The "run" benchmarks run a model forward in time by one day (4 steps), which is the basic timescale that we run the model with. We do this for the basic
model, which is an example of a nontrivial but tractable odin model, and for the carehomes
model, which is a large model that is currently under development.
The "filter" benchmarks run the carehomes
model in a particle filter either with a small example data set (covering a few weeks) or with a much longer time series covering ~18 months of the epidemic. These greatly increase the shared memory requirement for the kernels.

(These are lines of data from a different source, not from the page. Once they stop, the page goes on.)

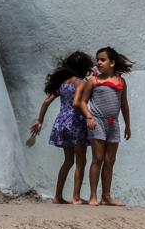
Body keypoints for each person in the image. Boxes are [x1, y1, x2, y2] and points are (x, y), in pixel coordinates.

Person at [29, 51, 95, 204]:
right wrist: (88, 116)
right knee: (81, 162)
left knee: (68, 161)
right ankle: (76, 197)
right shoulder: (80, 83)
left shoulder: (64, 83)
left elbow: (46, 102)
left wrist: (40, 121)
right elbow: (76, 103)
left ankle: (57, 196)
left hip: (61, 123)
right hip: (75, 122)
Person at [76, 46, 133, 206]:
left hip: (113, 123)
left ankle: (106, 196)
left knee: (110, 160)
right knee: (98, 158)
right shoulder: (93, 81)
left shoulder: (121, 81)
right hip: (97, 122)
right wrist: (88, 117)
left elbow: (124, 105)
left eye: (102, 60)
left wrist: (128, 125)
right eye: (97, 60)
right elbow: (82, 102)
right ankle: (93, 196)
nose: (98, 62)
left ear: (112, 63)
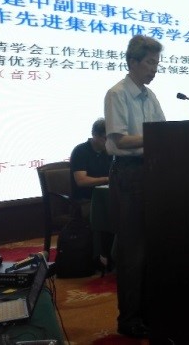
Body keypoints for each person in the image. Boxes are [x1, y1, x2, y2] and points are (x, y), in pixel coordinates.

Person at [103, 35, 165, 340]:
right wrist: (155, 138)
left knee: (152, 248)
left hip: (151, 173)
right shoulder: (117, 94)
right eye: (150, 62)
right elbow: (118, 140)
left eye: (156, 63)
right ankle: (128, 319)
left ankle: (149, 311)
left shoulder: (150, 96)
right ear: (132, 62)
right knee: (132, 252)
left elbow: (164, 132)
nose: (154, 69)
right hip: (129, 175)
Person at [69, 117, 114, 272]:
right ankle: (99, 256)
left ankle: (115, 255)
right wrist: (107, 179)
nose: (107, 142)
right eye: (105, 138)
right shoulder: (80, 151)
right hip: (85, 200)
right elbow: (81, 181)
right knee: (107, 213)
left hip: (107, 197)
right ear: (94, 134)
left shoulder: (110, 152)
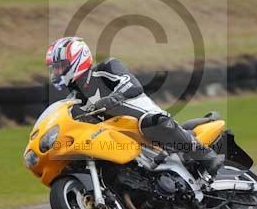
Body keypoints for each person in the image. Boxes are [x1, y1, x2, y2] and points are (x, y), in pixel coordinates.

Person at [46, 36, 224, 175]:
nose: (57, 72)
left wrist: (113, 98)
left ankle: (205, 155)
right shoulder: (74, 99)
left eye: (60, 66)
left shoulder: (107, 68)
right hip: (121, 137)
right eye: (54, 68)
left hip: (143, 118)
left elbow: (132, 85)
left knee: (156, 122)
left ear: (78, 59)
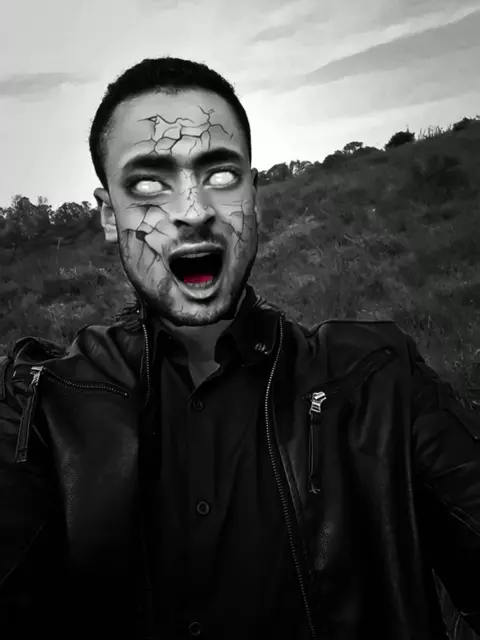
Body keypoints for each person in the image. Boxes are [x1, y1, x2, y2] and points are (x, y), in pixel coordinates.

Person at [0, 56, 479, 640]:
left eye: (221, 175)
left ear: (255, 195)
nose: (194, 212)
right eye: (148, 183)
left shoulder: (379, 378)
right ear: (108, 214)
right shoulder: (40, 403)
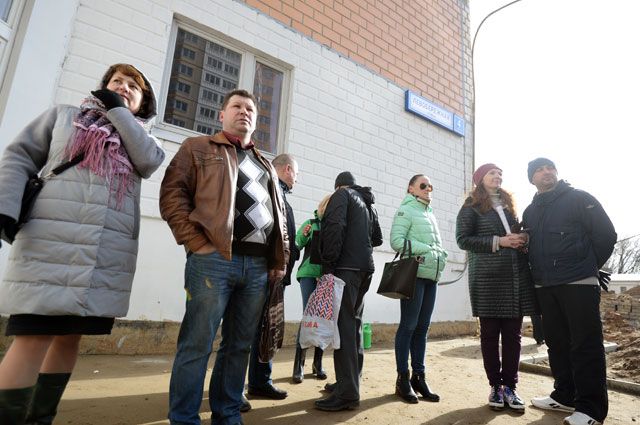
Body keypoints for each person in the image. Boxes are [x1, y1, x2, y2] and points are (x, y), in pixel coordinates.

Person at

The benchmarks times how long it takes to launch the kernel (or in the case of the filter a series of kernels) and get data back to R. This includes potentially a number of overheads in addition to the actual kernel run, but we can explore lots of combinations of block sizes and particles quickly. Results will be saved into bench/<experiment>/<device>-<registers>.rds
. The script takes the type of run and the number of registers to use as its arguments. For example to run the "run" benchmark with the carehomes model and 96 registers, run:
Rscript bench_run.R carehomes 96
or to run the filter benchmark with the small data set and 128 registers:
Rscript bench_filter.R small 128
All runs
Rscript bench_run.R basic
Rscript bench_run.R basic 64
Rscript bench_run.R basic 96
Rscript bench_run.R basic 128
Rscript bench_run.R basic 256
Rscript bench_run.R carehomes
Rscript bench_run.R carehomes 64
Rscript bench_run.R carehomes 96
Rscript bench_run.R carehomes 128
Rscript bench_run.R carehomes 256
Rscript bench_filter.R small
Rscript bench_filter.R small 64
Rscript bench_filter.R small 96
Rscript bench_filter.R small 128
Rscript bench_filter.R small 256
Rscript bench_filter.R real
Rscript bench_filter.R real 64
Rscript bench_filter.R real 96
Rscript bench_filter.R real 128
Rscript bench_filter.R real 256
We use ncu
to get detailed information back about the kernel. These run fairly quickly but if you run too many then they're annoying to organise. We use a little helper bash function within helpers.sh
to make running and storing these a little less tedious. This takes arguments dust_kernel_profile <experiment> <type> <registers> <block_size> <particles>
Where experiment
is one of run
or filter
and type
is one of either basic
/carehomes
or small
/real
.
For example, to profile the run
experiment with the carehomes
models with 96 registers, block size of 128 and 65536 (2^16) particles, run:
. helper.sh
dust_kernel_profile run carehomes 96 128 65536
All profiles
# registers block_size particles
dust_kernel_profile run carehomes 64 512 65536
dust_kernel_profile run carehomes 96 512 65536
dust_kernel_profile run carehomes 128 512 65536
dust_kernel_profile run carehomes 64 256 65536
dust_kernel_profile run carehomes 96 256 65536
dust_kernel_profile run carehomes 128 256 65536
dust_kernel_profile run carehomes 256 256 65536
The system profile is less interesting here but can be run in the same way with dust_system_profile
.
All profiles
# registers block_size particles
dust_system_profile filter small 96 128 65536
Pull results back from the 3 servers
scp -r john:dust-bench/bench .
scp -r hpc-gpu-1:dust-bench/bench .
scp -r hpc-gpu-2:dust-bench/bench .
Create plots
Rscript create_plots.R
scp -r -C john:dust-bench/profile .
scp -r -C hpc-gpu-1:dust-bench/profile .
scp -r -C hpc-gpu-2:dust-bench/profile .
If working within this repo, the profiles are gziped and need to be inflated before loading, run:
find profile -name '*.ncu-rep.gz' -exec gunzip -k {} \;
Then, open /usr/local/NVIDIA-Nsight-Compute/ncu-ui
or wherever ncu-ui
has been hidden as, and open up a set of profiles to compare.
For the system profiles, open nsys-ui
(perhaps at /opt/nvidia/nsight-systems/2021.2.1/bin/nsys-ui
or similar) and open the trace. These are less massive so are not compressed.